Tamam dedim, daha büyük hayaller kuracağım, daha fazla isteyeceğim, daha başarılı olacağım, daha çok çalışacağım, hatta yurt dışında çalışacağım/yaşayacağım... Sonra başka başka şeyler düşünmeye, kendim olmayan hayaller kurmaya başladım.

Ama baktım ki olmuyor...

Bu ben değilim ki… Ben yurt dışında yaşamakla, daha havalı bir ünvanla, daha güzel bir eve sahip olmakla, çok güzel bir arabaya binmekle mutlu olacak bir insan değilim. Herkesin kurduğu, dışarıdan dayatılan hayalleri kurmak zorunda da değilim. Neysem oyum ben. Evet, daha basit hayallerim var benim. Ama daha basitler diye; daha sığ, daha küçük, daha değersiz değiller. Gerçekten ne istediğimi bildiğim ve istediğim hayatı yaşadığım hayallerim var benim…

Daha doğrusu vardı.

Çünkü bu sabah kendi kendime düşünürken fark ettim ki; şimdi hepsi gerçek oldu…

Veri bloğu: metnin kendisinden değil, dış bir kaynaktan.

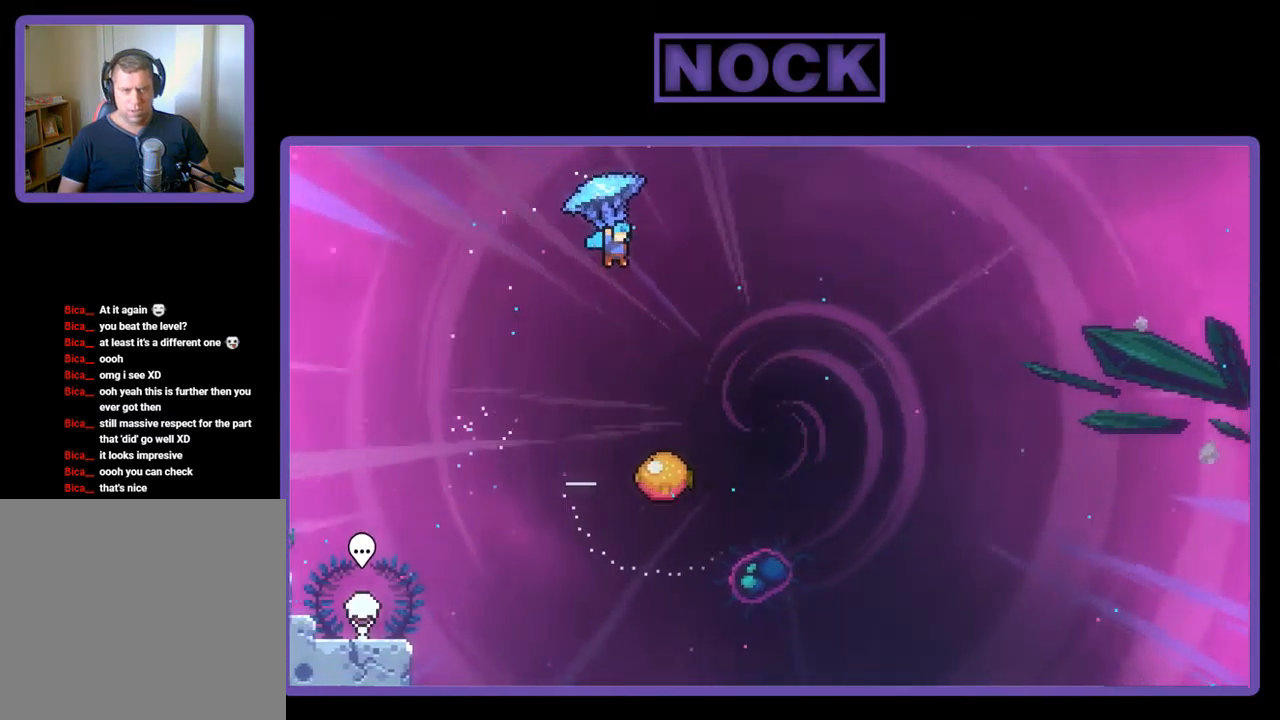
{"buttons": ["R2", "DPAD_DOWN"], "left_stick": "center", "events": [[117, "DPAD_DOWN", "down"], [217, "DPAD_RIGHT", "up"]]}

Tam 1 ay sonra; bana her baktığında gözlerinin içi gülen, kalbindeki sevgiyi sonuna kadar hissettiğim ve 8 yıldır birbirimizi tanımamıza ve birlikte olmamıza rağmen; beni her gördüğünde ilk günkü heyecanıyla sımsıkı sarılan bir adamla evleniyorum. Göztepe sahilde olmasa da, tüm Göztepe’yi gören hayallerimden de güzel bir evde oturuyorum. Henüz yaz gelmedi ama hafta sonlarımızı kah Çeşme’de kah Yoncaköy’de geçireceğimizi; Cuma akşamından mangalı hazır edip tüm sevdiğimiz arkadaşlarımızı ağırladığımız, kalabalık sofralar kuracağımızı biliyorum…

İşte tek tek tüm hayallerim gerçek oluyor... Ve ben gerçekten “kendi” hayallerimi kurduğum için, gerçekten istediğim şeyleri yaptığım için kazanıyorum.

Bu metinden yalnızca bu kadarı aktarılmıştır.